Segundo Dayvid Castro, o conceito de Constitutional Inteligência Artificial é uma solução possível para controlar o conteúdo gerado por assistentes de linguagem e evitar material nocivo à sociedade, o que inclui conteúdo de cunho racial. “Para isso são necessárias métricas mais confiáveis para quantificar o quão justo é um sistema, sendo que as atuais podem não ser suficientes para identificar vieses”, argumenta.

Já Freire ressalta a importância de considerar a diversidade das pessoas para evitar exclusão ou discriminação. “Um programador ou pesquisador engajado racialmente pode identificar, criar e escolher técnicas que possam diminuir as diferenças de erros que observamos com relação a etnia e gênero nos sistemas atuais.”, aponta o especialista.

Uma área emergente e com potencial é a Data-Centric AI, segundo Castro. Isso porque ela foca na qualidade dos dados, portanto há uma oportunidade para alinhar objetivos de justiça e equidade no desenvolvimento de técnicas centradas em dados. “Um exemplo de iniciativa para construir sistemas de visão computacional mais inclusivos é a Monk Skin Tone (MST), desenvolvida pelo professor Ellis Monk de Harvard”, destaca.

Para ambos os especialistas, o compromisso com a redução do viés racista e outras formas de discriminação deve estar no mesmo patamar do nível de atenção dado à redução de erros gerados pelos sistemas de IA. A conscientização sobre essas questões é um passo importante para garantir que a tecnologia seja desenvolvida e implementada de maneira justa e inclusiva para todos.

Especialistas e sociedade unidos

Produzido pela Universidade de Stanford em conjunto com especialistas da indústria e da academia, o relatório AI Index de 2023 também é reconhecido como uma fonte importante de informações sobre os aspectos éticos das Inteligência Artificial.
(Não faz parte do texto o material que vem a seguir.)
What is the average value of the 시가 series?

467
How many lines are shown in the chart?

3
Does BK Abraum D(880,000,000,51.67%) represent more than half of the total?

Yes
O documento destaca o aumento de incidentes e controvérsias envolvendo IAs, inclusive casos de discriminação racial e de gênero, e enfatiza a necessidade de aprimorar a responsabilidade e a transparência no campo da Inteligência Artificial.

Para enfrentar esses desafios, os especialistas destacam a importância do trabalho em conjunto, envolvendo desenvolvedores, pesquisadores, reguladores e a sociedade como um todo. “Não se trata de ignorar por completo os dados da base de treinamento ou as avaliações, mas, sim, de fazer o uso dessa informação até o limite de não produzir desigualdades pré-designadas”, analisa Freire.
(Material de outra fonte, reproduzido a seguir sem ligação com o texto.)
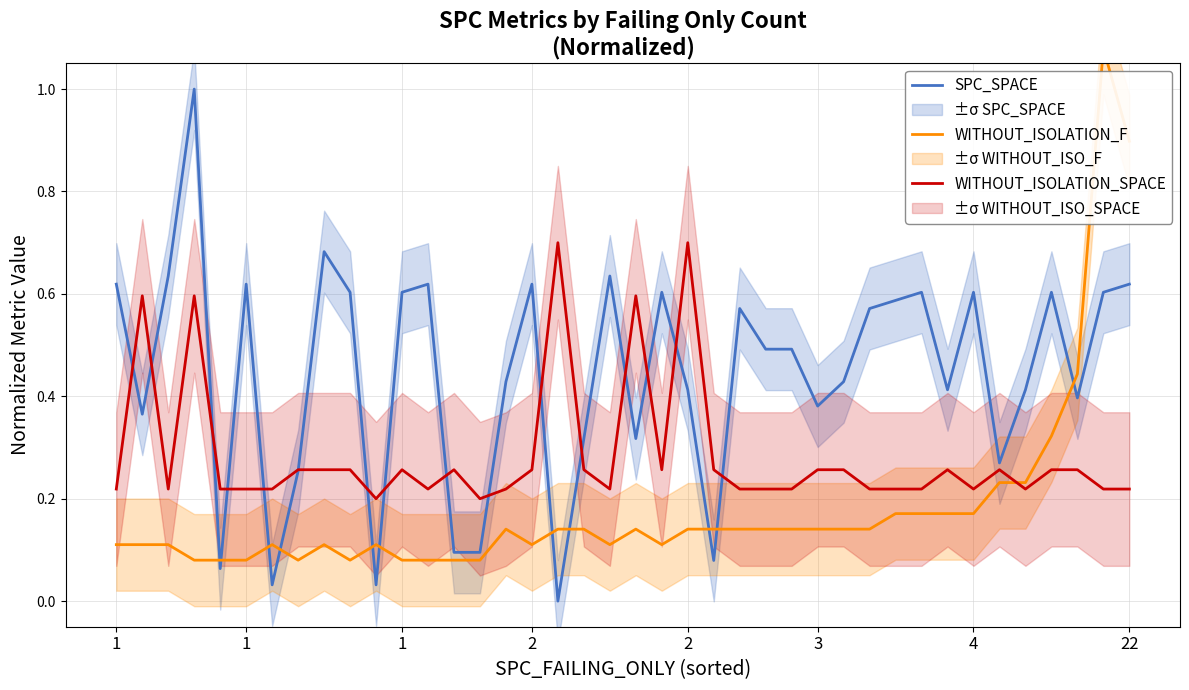

At 1, list the series in order from largest to smallest.

SPC_SPACE, WITHOUT_ISOLATION_SPACE, WITHOUT_ISOLATION_F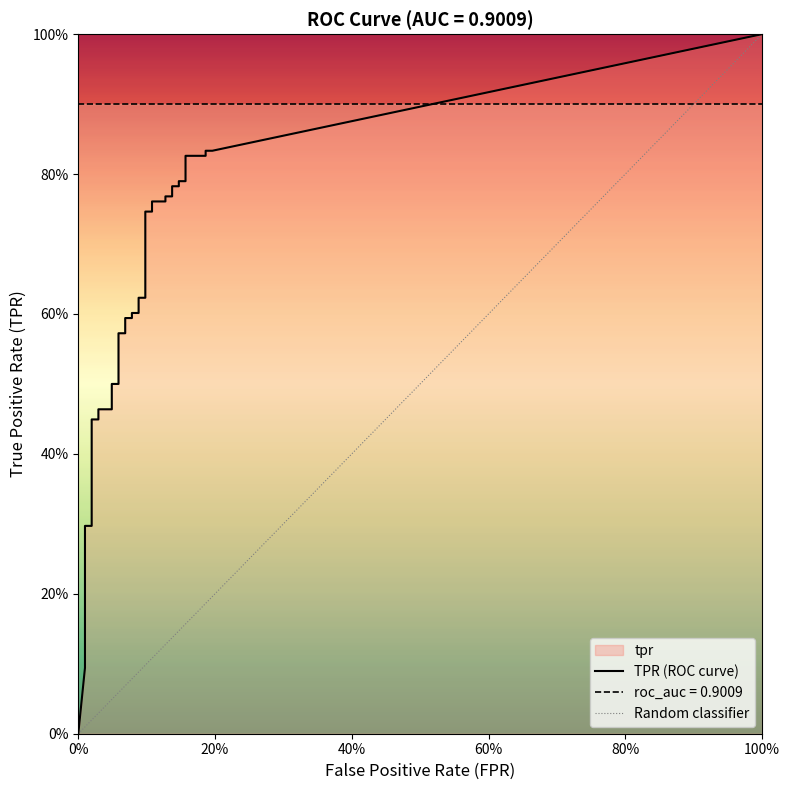

What is the label of the 39th point from the right?

tpr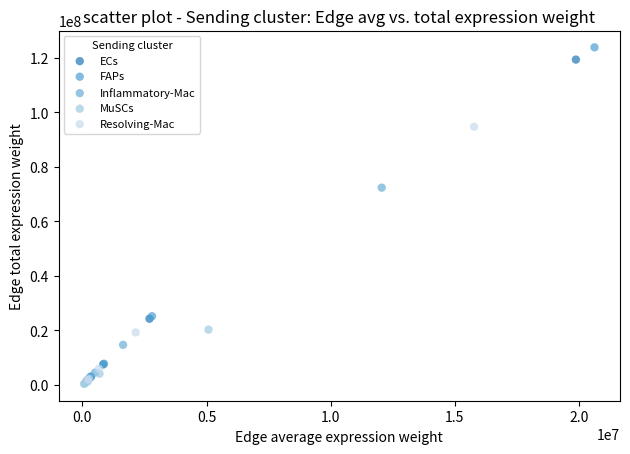

What are all the series names shown in the legend?

ECs, FAPs, Inflammatory-Mac, MuSCs, Resolving-Mac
Ambos enfatizam que é crucial que as empresas e as organizações que utilizam IA sejam transparentes quanto aos seus processos e algoritmos. Eles ainda incentivam a adoção de diretrizes éticas e o estabelecimento de comitês internos para garantir que os sistemas de Inteligência Artificial sejam desenvolvidos e implementados de maneira responsável.
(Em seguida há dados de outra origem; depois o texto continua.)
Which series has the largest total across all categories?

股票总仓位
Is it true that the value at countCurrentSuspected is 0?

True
Em última análise, o sucesso na construção de sistemas de IA mais justos e inclusivos deve iniciar desde a coleta de dados, e depende da cooperação e do compromisso contínuo de todos os envolvidos no campo. “Da mesma forma que acontece com o aprendizado de máquina, temos que garantir que as decisões tomadas pelas várias instituições de nossa sociedade não reproduzam os padrões discriminatórios do passado”, conclui Freire.